Silhouetted in the doorway was the gangling frame of a boy in a floppy T-shirt and baggy pants. He had a long neck and a mass of curly hair that popped out above his ears. In his hand, up near his head, was the unmistakable silhouette of a bottle of beer.

“Wake you up?”

“Yes—” She was so shocked and disoriented that it came out like a dying sigh.

“Courtesy call, dude. Time to chill.” He tilted the bottle up and took a long swallow. “Ah, ah, ah.”

Groggily, “I’m—trying to sleep.”

“ ’S all right,” said the boy. “Needn’pologize. Zits happen.” He smiled goofily and said, “Oohoooo, oohoooo.”

Charlotte remained on one elbow, staring. What’s he doing! The heavy bass thuds—it was rap. Someone down the hall was playing a CD, very loudly. She could barely find her voice. Imploringly, “What—time is it?”

The boy lifted his other wrist up near his face. It was all so eerie, because he was in silhouette, with just a highlight here and there. “It says here…lemme see…it says…time to chill.”

Down the hall, a tremendous crash, followed by a boy yelling, “Well, you sure fucked that, dawg!” Raucous laughs. The rap music pounded on.

The boy’s curly head turned to look, then turned back. “Barbarians,” he said. “Exterminate the brutes. Look—uhhhh, needn’t stand on ceremony—”

With a burst of anger Charlotte pushed herself upward in bed with both arms. “I told you! I’m trying to sleep!”

“Okay!” said the boy, pulling his head back and holding his palms out in front of his chest in a gesture of mock defensiveness. “Whoa! Skooz!” He walked backward with a mock stagger. “I wasn’t even here! That wasn’t me!” He disappeared down the hall, going, “Oohoooo…oohoooo…”

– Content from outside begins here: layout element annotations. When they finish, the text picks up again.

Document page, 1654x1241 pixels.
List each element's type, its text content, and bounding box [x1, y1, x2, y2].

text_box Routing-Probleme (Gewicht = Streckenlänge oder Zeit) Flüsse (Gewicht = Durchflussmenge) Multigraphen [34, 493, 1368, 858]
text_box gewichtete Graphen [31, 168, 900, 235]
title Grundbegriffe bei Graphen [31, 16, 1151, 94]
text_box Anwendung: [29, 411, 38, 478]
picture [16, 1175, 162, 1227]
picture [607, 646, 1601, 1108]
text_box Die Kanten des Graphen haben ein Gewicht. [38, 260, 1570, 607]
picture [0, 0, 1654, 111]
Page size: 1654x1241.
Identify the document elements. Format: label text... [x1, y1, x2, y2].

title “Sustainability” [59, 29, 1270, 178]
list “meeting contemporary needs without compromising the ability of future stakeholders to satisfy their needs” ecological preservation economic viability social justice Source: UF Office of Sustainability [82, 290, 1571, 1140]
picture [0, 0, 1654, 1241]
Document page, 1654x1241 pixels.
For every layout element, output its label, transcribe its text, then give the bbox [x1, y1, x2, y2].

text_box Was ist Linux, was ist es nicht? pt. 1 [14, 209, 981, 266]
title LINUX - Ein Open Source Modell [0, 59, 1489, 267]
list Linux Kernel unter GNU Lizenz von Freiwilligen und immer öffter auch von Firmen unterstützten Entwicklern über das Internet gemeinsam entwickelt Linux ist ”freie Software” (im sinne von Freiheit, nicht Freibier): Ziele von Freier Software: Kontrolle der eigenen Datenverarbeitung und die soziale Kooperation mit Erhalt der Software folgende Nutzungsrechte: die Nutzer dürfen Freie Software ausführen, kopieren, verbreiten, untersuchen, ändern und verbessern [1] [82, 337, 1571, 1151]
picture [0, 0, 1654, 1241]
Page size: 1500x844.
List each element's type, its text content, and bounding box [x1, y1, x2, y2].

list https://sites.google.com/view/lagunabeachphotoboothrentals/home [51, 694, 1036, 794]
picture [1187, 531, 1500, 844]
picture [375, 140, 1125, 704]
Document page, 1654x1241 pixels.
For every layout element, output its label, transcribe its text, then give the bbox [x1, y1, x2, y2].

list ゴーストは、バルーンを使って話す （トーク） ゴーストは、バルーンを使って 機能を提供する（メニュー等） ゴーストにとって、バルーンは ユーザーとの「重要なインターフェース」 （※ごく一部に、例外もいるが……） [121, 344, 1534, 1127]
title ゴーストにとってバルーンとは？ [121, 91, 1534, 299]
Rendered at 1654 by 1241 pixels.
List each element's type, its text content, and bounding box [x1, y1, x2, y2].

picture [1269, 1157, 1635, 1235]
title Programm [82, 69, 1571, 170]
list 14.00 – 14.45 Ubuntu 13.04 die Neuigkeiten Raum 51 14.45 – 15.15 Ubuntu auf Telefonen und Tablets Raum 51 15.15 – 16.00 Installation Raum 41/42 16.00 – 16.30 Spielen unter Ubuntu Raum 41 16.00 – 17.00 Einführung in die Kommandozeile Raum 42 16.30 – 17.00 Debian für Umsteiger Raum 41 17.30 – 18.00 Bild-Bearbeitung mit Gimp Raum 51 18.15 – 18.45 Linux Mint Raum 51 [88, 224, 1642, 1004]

Charlotte got up and shut the door. Her heart was pounding away inside her rib cage. Could she lock the door some way? But even if she could, Beverly hadn’t come in yet. She turned on the light. It was ten minutes after one. She got back into bed and lay on her back with her heart still pounding, listening to the noise. No alcohol in Little Yard. That boy was absolutely drunk! The third drunk boy she had seen with her own eyes since the R.A.’s solemn pronouncement, and it sounded like there were many more. She had the terrible fear that she wasn’t going to be able to get to sleep at all.

An hour or more must have gone by. The ruckus finally began to subside. Where on earth was Beverly? Charlotte stared at the ceiling, she stared at the windows, she lay on this side, she lay on that side. Dupont. She thought of Miss Pennington. She thought of Channing and Regina…Channing and his strong, even features. Regina was Channing’s girlfriend. Laurie said they had gone all the way. Oh, Channing, Channing, Channing. How much more time passed, she didn’t know, because she fell asleep at last, thinking of Channing Reeves’s strong, even features.